(DATA FOR REVIEW begins)

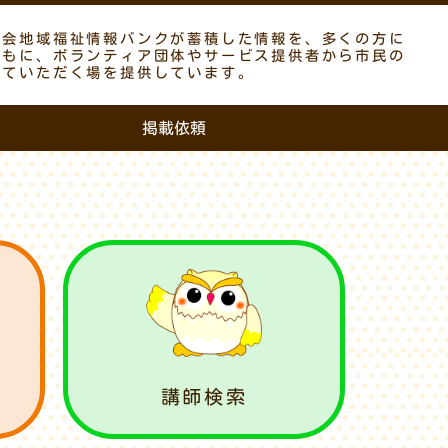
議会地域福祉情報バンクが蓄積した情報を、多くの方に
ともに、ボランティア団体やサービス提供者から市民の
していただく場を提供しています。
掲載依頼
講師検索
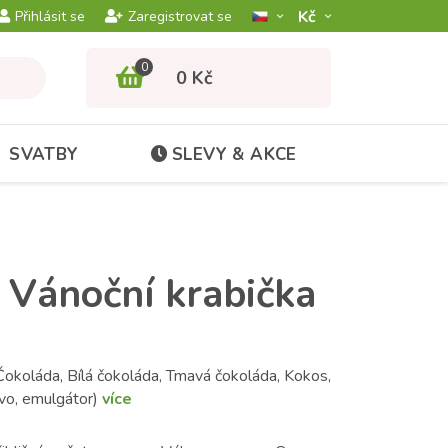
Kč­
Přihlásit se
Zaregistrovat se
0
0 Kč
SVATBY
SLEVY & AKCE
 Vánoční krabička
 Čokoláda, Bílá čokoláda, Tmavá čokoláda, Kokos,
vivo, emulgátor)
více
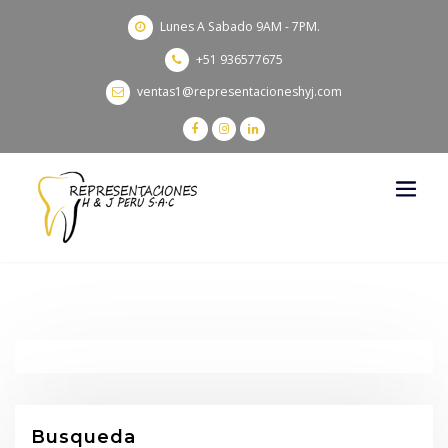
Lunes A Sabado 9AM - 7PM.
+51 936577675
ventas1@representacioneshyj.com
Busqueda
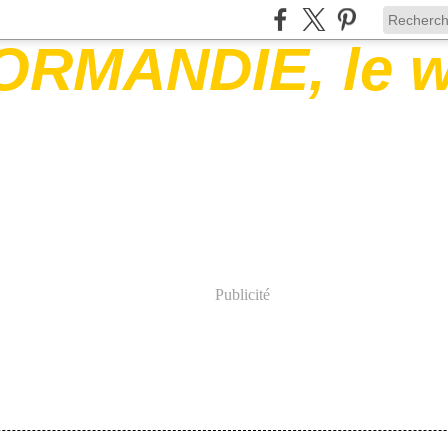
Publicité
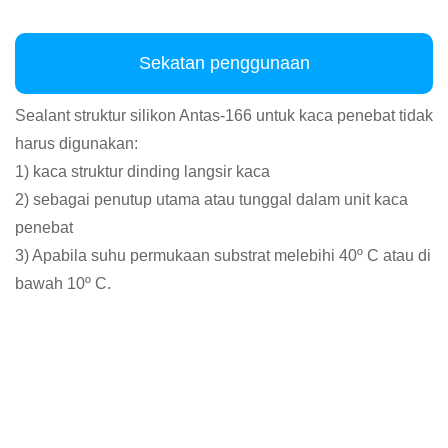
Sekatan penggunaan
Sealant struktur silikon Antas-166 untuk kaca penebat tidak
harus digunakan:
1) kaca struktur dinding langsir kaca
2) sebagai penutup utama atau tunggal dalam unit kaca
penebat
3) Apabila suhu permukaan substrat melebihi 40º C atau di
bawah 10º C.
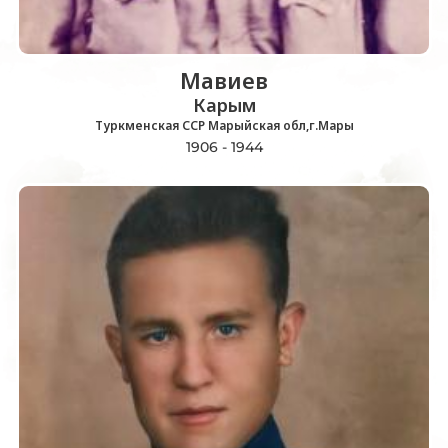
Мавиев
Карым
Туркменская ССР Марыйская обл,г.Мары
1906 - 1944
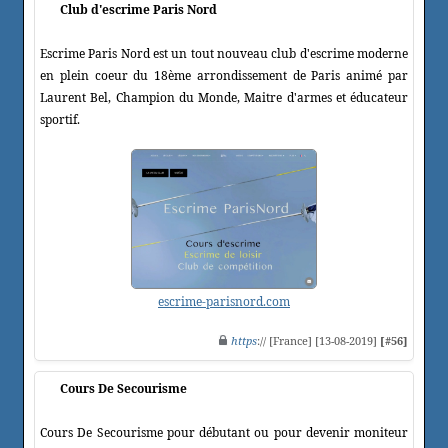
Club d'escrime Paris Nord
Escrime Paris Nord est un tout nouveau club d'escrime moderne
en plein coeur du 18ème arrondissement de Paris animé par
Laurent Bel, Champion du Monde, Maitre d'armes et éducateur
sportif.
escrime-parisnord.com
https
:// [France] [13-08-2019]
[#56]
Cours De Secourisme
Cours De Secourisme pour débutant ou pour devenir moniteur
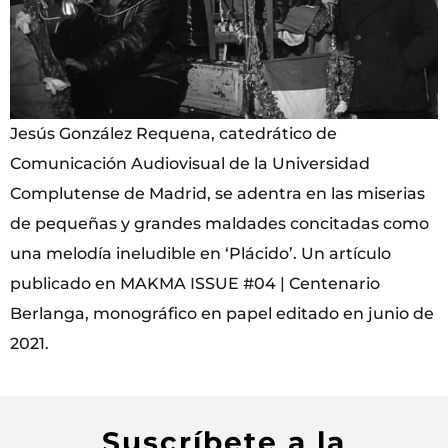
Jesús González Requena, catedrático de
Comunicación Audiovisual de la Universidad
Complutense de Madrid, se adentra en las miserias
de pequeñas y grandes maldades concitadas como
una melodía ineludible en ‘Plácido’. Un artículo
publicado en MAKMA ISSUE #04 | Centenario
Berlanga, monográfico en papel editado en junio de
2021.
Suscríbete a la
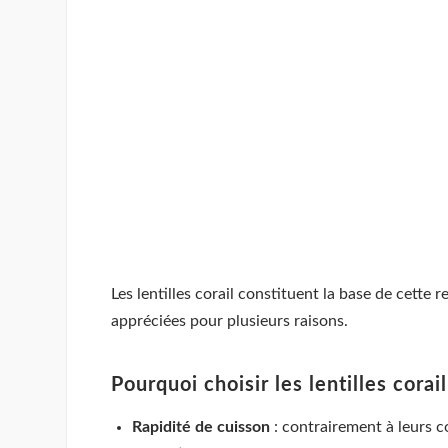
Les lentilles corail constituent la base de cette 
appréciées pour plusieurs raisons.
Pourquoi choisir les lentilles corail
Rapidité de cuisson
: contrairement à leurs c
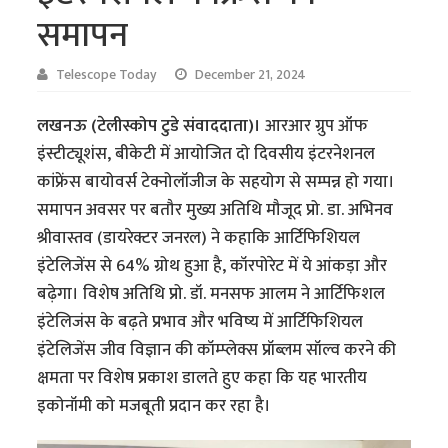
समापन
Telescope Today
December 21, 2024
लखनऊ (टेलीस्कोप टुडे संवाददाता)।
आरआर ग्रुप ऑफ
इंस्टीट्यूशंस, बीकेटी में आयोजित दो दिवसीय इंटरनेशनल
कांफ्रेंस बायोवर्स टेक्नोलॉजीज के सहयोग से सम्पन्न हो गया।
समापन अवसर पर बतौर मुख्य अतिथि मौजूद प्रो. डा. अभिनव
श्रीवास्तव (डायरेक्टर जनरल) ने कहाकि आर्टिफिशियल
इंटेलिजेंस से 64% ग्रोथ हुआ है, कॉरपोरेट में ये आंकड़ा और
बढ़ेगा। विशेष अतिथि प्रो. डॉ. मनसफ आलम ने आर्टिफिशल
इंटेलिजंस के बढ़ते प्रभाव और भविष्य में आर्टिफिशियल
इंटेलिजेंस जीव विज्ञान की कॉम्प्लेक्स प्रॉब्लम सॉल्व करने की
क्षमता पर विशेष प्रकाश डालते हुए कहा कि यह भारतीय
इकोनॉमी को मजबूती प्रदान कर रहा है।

(DATA FOR REVIEW ends)
(DATA FOR REVIEW begins)

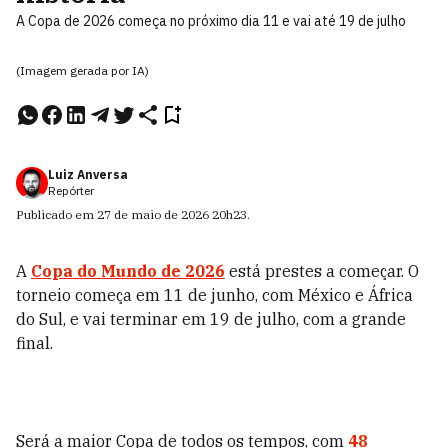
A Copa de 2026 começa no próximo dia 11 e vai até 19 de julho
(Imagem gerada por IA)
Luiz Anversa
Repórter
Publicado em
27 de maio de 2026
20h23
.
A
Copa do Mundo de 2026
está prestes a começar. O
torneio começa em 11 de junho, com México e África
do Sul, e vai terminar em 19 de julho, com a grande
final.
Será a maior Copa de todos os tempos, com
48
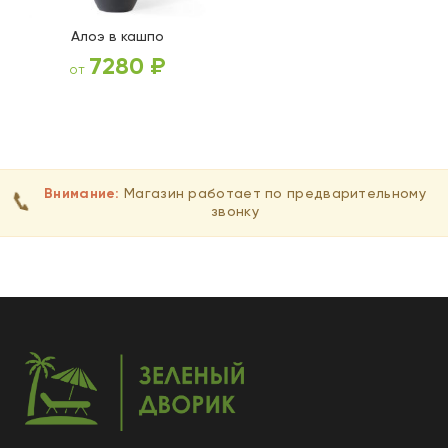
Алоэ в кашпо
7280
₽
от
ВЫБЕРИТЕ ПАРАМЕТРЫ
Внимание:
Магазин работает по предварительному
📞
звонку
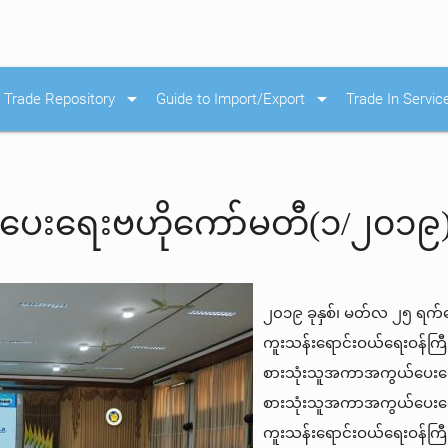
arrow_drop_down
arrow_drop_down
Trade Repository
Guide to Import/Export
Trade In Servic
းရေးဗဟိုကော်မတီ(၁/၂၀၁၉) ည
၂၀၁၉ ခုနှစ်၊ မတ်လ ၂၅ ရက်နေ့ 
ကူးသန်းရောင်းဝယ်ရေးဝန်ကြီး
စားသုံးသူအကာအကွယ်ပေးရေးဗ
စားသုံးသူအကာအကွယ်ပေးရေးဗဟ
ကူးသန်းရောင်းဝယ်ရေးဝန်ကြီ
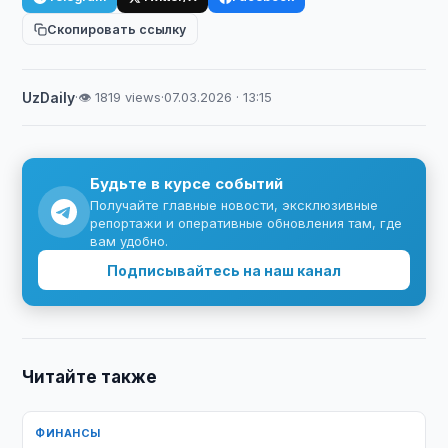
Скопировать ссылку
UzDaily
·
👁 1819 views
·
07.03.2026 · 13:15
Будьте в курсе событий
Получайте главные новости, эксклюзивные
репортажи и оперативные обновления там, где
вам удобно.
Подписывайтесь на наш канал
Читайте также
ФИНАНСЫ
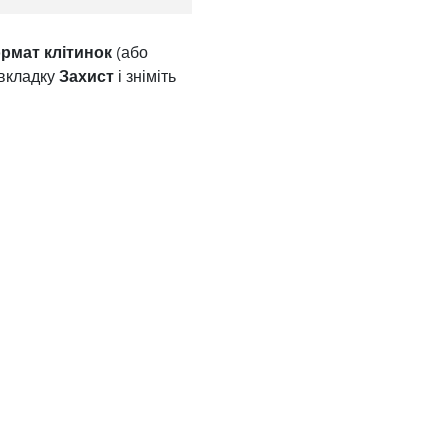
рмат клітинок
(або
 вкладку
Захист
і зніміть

(DATA FOR REVIEW ends)

EXERCISE ->
Gather all lines of the records that include the word "atau".

EXERCISE ANSWER ->
2) sebagai penutup utama atau tunggal dalam unit kaca
3) Apabila suhu permukaan substrat melebihi 40º C atau di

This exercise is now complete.